Top of RECORDS FOR THE EXERCISE
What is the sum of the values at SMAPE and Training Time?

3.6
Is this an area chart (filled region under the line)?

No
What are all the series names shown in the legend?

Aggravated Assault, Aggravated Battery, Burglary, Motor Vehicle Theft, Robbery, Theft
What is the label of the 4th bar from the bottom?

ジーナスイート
Bottom of RECORDS FOR THE EXERCISE
Top of RECORDS FOR THE EXERCISE
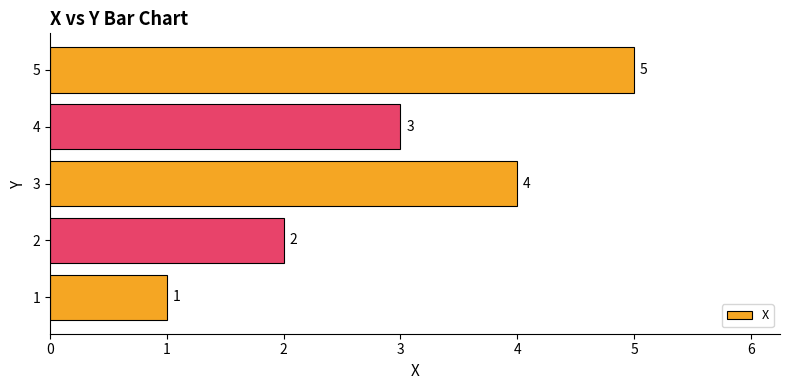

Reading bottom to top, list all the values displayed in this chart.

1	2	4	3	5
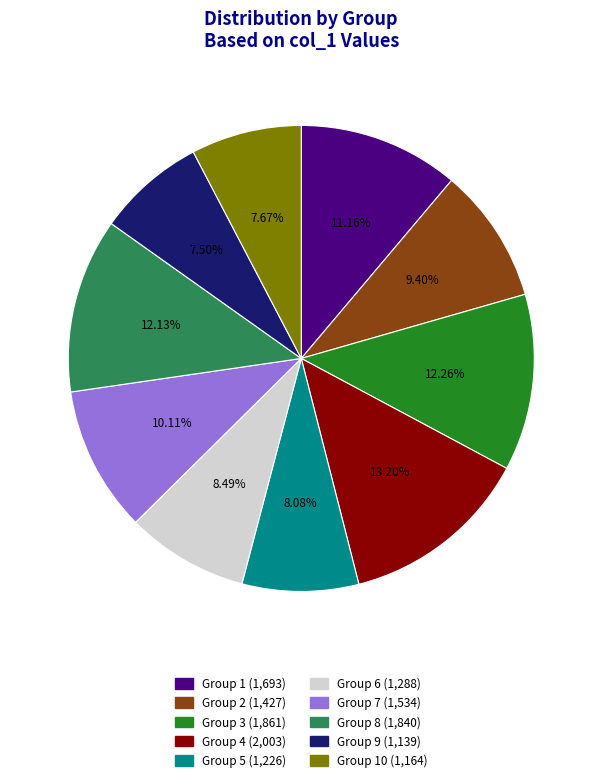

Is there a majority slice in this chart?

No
Bottom of RECORDS FOR THE EXERCISE
Top of RECORDS FOR THE EXERCISE
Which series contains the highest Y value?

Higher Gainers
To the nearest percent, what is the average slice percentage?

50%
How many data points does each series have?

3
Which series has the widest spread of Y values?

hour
Bottom of RECORDS FOR THE EXERCISE
» EXERCISE DETAILS: Extract every line of the records above that contains the word "values", copying each one in full.

» EXERCISE ANSWER:
What is the sum of the values at SMAPE and Training Time?
Reading bottom to top, list all the values displayed in this chart.
Which series has the widest spread of Y values?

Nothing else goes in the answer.